Opinião

'Não litigue por um amor que você não semeou'

"A indignidade está prevista na lei civil, e consiste na perda do direito do herdeiro de receber a herança, por ter praticado algum ato em ofensa ao falecido"
Da Redação
17/09/2024 às 12h32
Foto: Reprodução Foto: Reprodução

Por Livia Gorgone*

 

No final de agosto, uma sentença oriunda do Tribunal de Justiça do Distrito Federal deu o que falar. 

 

O juiz da 1ª Vara Cível de Samambaia/DF impediu que um pai herdasse os bens de sua filha falecida.

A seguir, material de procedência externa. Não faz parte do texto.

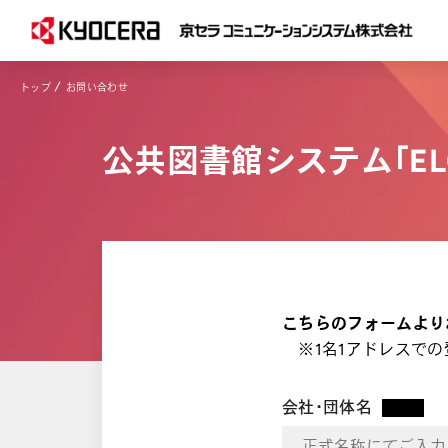
トップ
お問い合わせ
公共図書館システム「EL
こちらのフォームより
※1名1アドレスでの
会社・団体名
*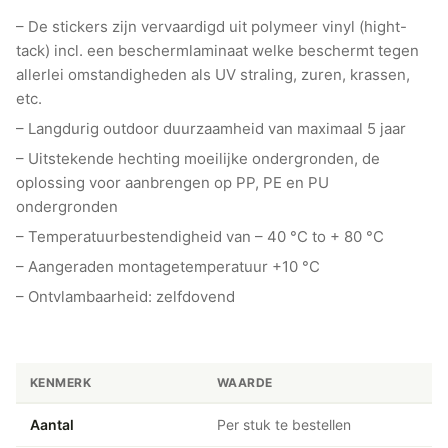
– De stickers zijn vervaardigd uit polymeer vinyl (hight-
tack) incl. een beschermlaminaat welke beschermt tegen
allerlei omstandigheden als UV straling, zuren, krassen,
etc.
– Langdurig outdoor duurzaamheid van maximaal 5 jaar
– Uitstekende hechting moeilijke ondergronden, de
oplossing voor aanbrengen op PP, PE en PU
ondergronden
– Temperatuurbestendigheid van – 40 °C to + 80 °C
– Aangeraden montagetemperatuur +10 °C
– Ontvlambaarheid: zelfdovend
KENMERK
WAARDE
Aantal
Per stuk te bestellen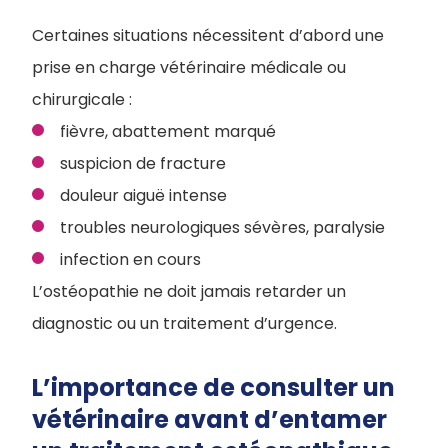
Certaines situations nécessitent d’abord une
prise en charge vétérinaire médicale ou
chirurgicale :
fièvre, abattement marqué
suspicion de fracture
douleur aiguë intense
troubles neurologiques sévères, paralysie
infection en cours
L’ostéopathie ne doit jamais retarder un
diagnostic ou un traitement d’urgence.
L’importance de consulter un
vétérinaire avant d’entamer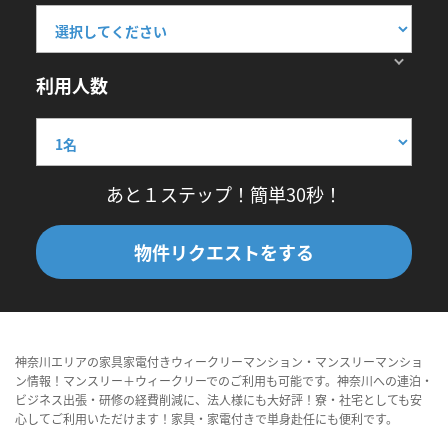
利用人数
あと１ステップ！簡単30秒！
物件リクエストをする
神奈川エリアの家具家電付きウィークリーマンション・マンスリーマンショ
ン情報！マンスリー＋ウィークリーでのご利用も可能です。神奈川への連泊・
ビジネス出張・研修の経費削減に、法人様にも大好評！寮・社宅としても安
心してご利用いただけます！家具・家電付きで単身赴任にも便利です。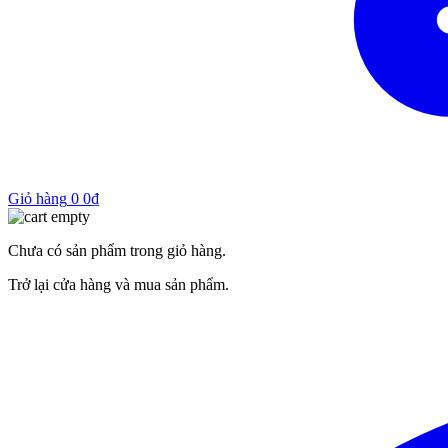
Giỏ hàng
0
0
₫
Chưa có sản phẩm trong giỏ hàng.
Trở lại cửa hàng và mua sản phẩm.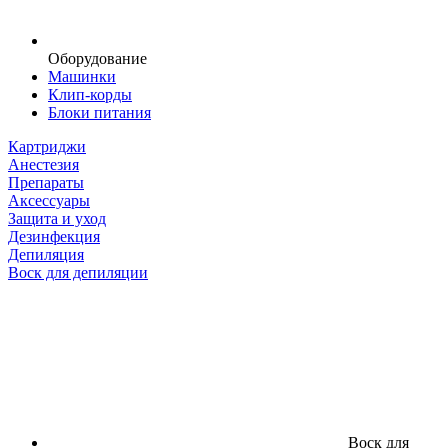
Оборудование
Машинки
Клип-корды
Блоки питания
Картриджи
Анестезия
Препараты
Аксессуары
Защита и уход
Дезинфекция
Депиляция
Воск для депиляции
Воск для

O motivo? Abandono afetivo. 

 

Em primeiro lugar, lembremos que os pais são herdeiros, nos casos em que seus filhos partem sem deixar descendentes. 

 

Pois bem. 

 

No caso levado à julgamento, uma senhora, portadora de deficiência, havia falecido, sem filhos. Seu irmão, então, ajuizou uma ação buscando declarar a indignidade do pai deles para receber a herança da filha. 

 

A indignidade está prevista na lei civil, e consiste na perda do direito do herdeiro de receber a herança, por ter praticado algum ato em ofensa ao falecido.

 

As hipóteses de indignidade estão previstas expressamente na lei, que dispõe que são excluídos da sucessão os herdeiros que houverem sido autores de homicídio doloso, ou tentativa, contra o falecido ou seu cônjuge, companheiro, ascendente ou descendente; que houverem acusado caluniosamente em juízo o falecido, ou praticado crime contra a sua honra, ou de seu cônjuge ou companheiro; que, por violência ou meios fraudulentos, inibirem o falecido de dispor de seus bens. 

 

Percebe-se, assim, que dentre as hipóteses de indignidade para herdar não se inclui o abandono afetivo. 

 

Entretanto, o juiz do caso concreto resolveu ampliar o alcance da norma – o que gerou muitas críticas – declarando a indignidade do pai para receber a herança da filha deficiente que praticamente abandonou durante quatro décadas. 

 

Explicado o caso, cabem inúmeras reflexões. 

 

De fato, não parece justo que um pai que pouco ou nada participou da vida de sua filha, tendo se limitado a gerá-la biologicamente, possa, após décadas de ausência, reaparecer na hora de sua morte e herdar seus bens. 

 

No caso, há o agravante da deficiência enfrentada pela filha falecida. Quantas consultas médicas, quanta dificuldade ou até preconceito permearam a vida dessa mulher, sem que seu pai, sequer, tomasse conhecimento ou se importasse? 

 

Será que, além de toda a dificuldade inerente à deficiência, essa mulher também não sofreu pela ausência paterna? Muito provavelmente. Como observou o juiz, “a ausência de um pai vivo pode ser ainda mais dolorosa do que a ausência de um pai já falecido” .

 

O que chamou a atenção na sentença, além de seu conteúdo inovador, foram os trechos literários usados pelo juiz. Citando o escritor Carlos Drummond de Andrade, o juiz destacou que, apesar das dificuldades, “para um pai e uma mãe nunca há pedras para criar e defender seus filhos”.

 

Afirmou ainda o magistrado: “Não litigue, Sr. José, pela herança de uma filha que o senhor não criou; não litigue pela cota parte de um lar que você não habitou; não litigue por um amor que você não semeou; não litigue!

 

*Livia Gorgone é advogada na área de Família e Sucessões em Araçatuba. 

 

* Este texto é de responsabilidade do autor e não reflete, necessariamente, a opinião deste veículo de comunicação.